◆ Text provided:
Design a Live Notification System

1. What is a Live Notification System?

In the early 2000s, checking for new emails meant clicking “Refresh” every 5 minutes. Today, users expect Real-Time feedback. When you order an Uber, you see the car move. When you get a DM on Slack, it pops up instantly.

This shift from Pull (Client asks Server) to Push (Server tells Client) fundamentally changes how we architect systems. We move from stateless HTTP requests to stateful, persistent TCP connections.

[!TIP] Use Cases:

Social Media: “Jane liked your photo”.

Chat Apps: WhatsApp/Slack messages.

FinTech: Stock price alerts.

Gaming: Live score updates.

2. Requirements & Goals

2.1 Functional Requirements

Real-Time Delivery: Users receive notifications immediately (< 1s latency).
Offline Handling: If a user is offline, store the notification and deliver it when they reconnect (Inbox).

◆ Complete the following:
a. In the live notification system text, what latency does the real-time delivery requirement set for notifications?
b. Write the next part of the live notification system design text, picking up after its last line.

◆ Supplied records:
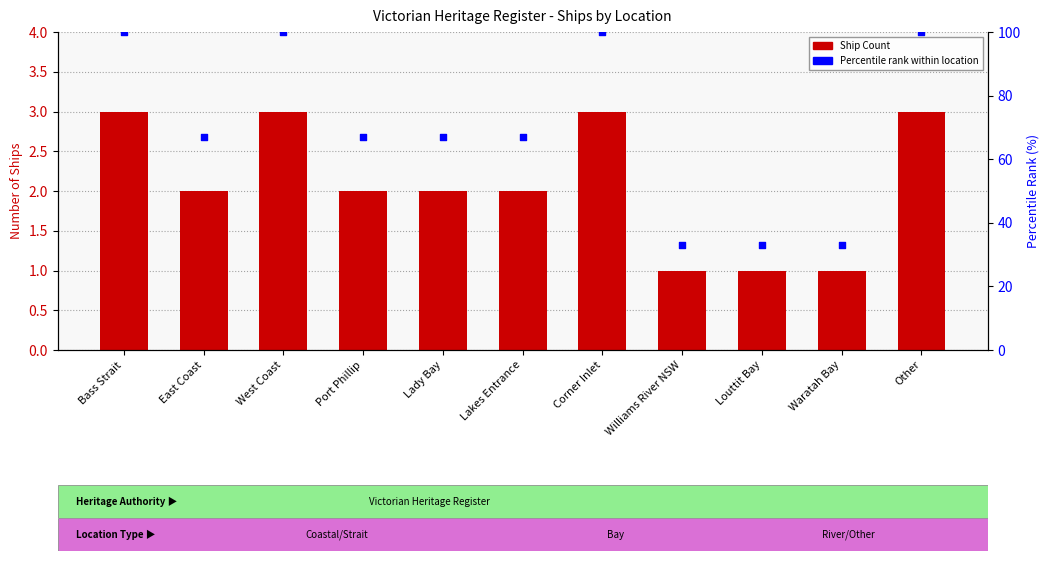

Which series has the widest spread of Y values?

Percentile rank within location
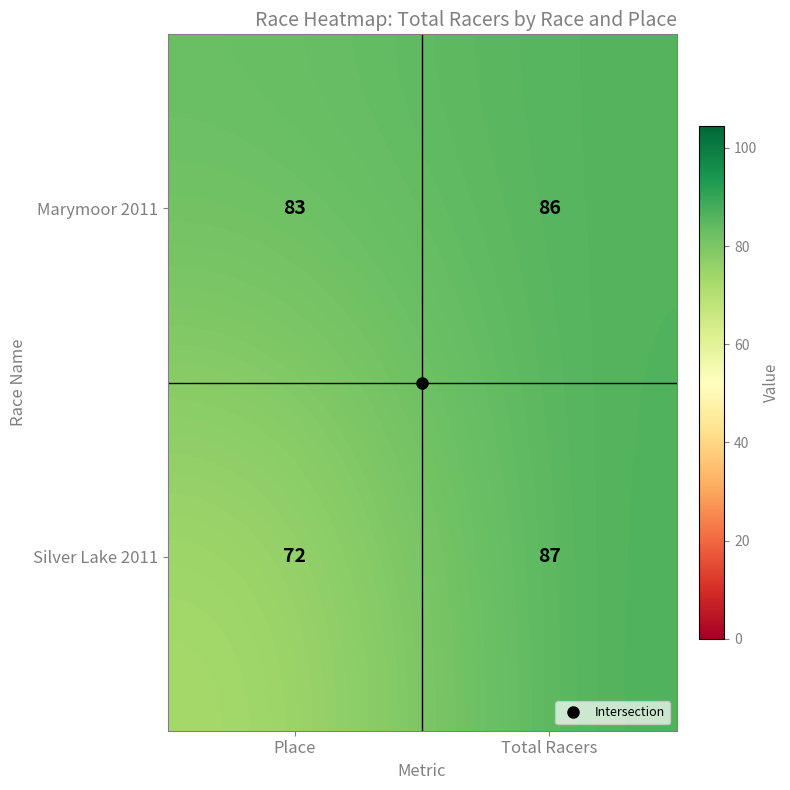

What is the difference between the Silver Lake 2011 values at Place and Total Racers?

15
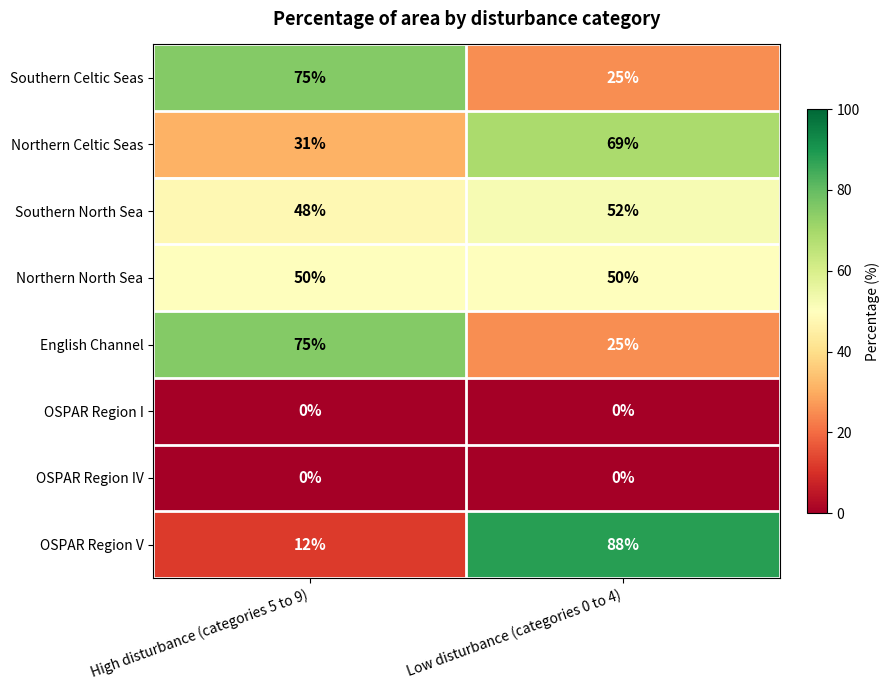

Reading left to right, transcribe all the data shown in this chart.

Southern Celtic Seas: High disturbance (categories 5 to 9)=75	Low disturbance (categories 0 to 4)=25
Northern Celtic Seas: High disturbance (categories 5 to 9)=31	Low disturbance (categories 0 to 4)=69
Southern North Sea: High disturbance (categories 5 to 9)=48	Low disturbance (categories 0 to 4)=52
Northern North Sea: High disturbance (categories 5 to 9)=50	Low disturbance (categories 0 to 4)=50
English Channel: High disturbance (categories 5 to 9)=75	Low disturbance (categories 0 to 4)=25
OSPAR Region I: High disturbance (categories 5 to 9)=0	Low disturbance (categories 0 to 4)=0
OSPAR Region IV: High disturbance (categories 5 to 9)=0	Low disturbance (categories 0 to 4)=0
OSPAR Region V: High disturbance (categories 5 to 9)=12	Low disturbance (categories 0 to 4)=88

◆ Answers by item:
a. Less than 1 second.

b.
Fan-out: Ability to send one message to 1 million followers (e.g., “Celebrity tweeted”) efficiently.
Cross-Platform: Support Web (WebSocket), iOS (APNS), Android (FCM), Email, and SMS.

2.2 Non-Functional Requirements

Scalability: Support 10 Million concurrent open connections.
Battery Efficiency: Do not drain mobile battery with constant polling.
Reliability: At-least-once delivery. Never lose a notification.
Ordering: Messages should appear in the order they were sent.

2.3 Extended Requirements

Opt-Out: Users must be able to unsubscribe (GDPR/CCPA).
Rate Limiting: Prevent a single service from spamming a user (e.g., max 10 alerts/hour).

3. Capacity Estimation

3.1 Traffic Analysis

DAU: 100 Million.
Peak Connections: Assuming 10% of users are online simultaneously -> 10 Million concurrent connections.
Notification Volume: 20 notifications/user/day -> 2 Billion/day.
- Write QPS: 2B / 86400 ≈ 23,000 msg/sec.

3.2 Memory Estimation (The Bottleneck)

In a standard HTTP app, memory is freed after the request. In WebSockets, memory is held for the duration of the session.

Per Connection Overhead: ~20KB (TCP stack + App context in Go/Node.js).
Total RAM: 10 Million * 20KB = 200 GB RAM.
Server Sizing: If each server has 64GB RAM, we need ~4-5 servers just to hold the connections. To be safe (and handle CPU load), we’ll plan for 20 Servers.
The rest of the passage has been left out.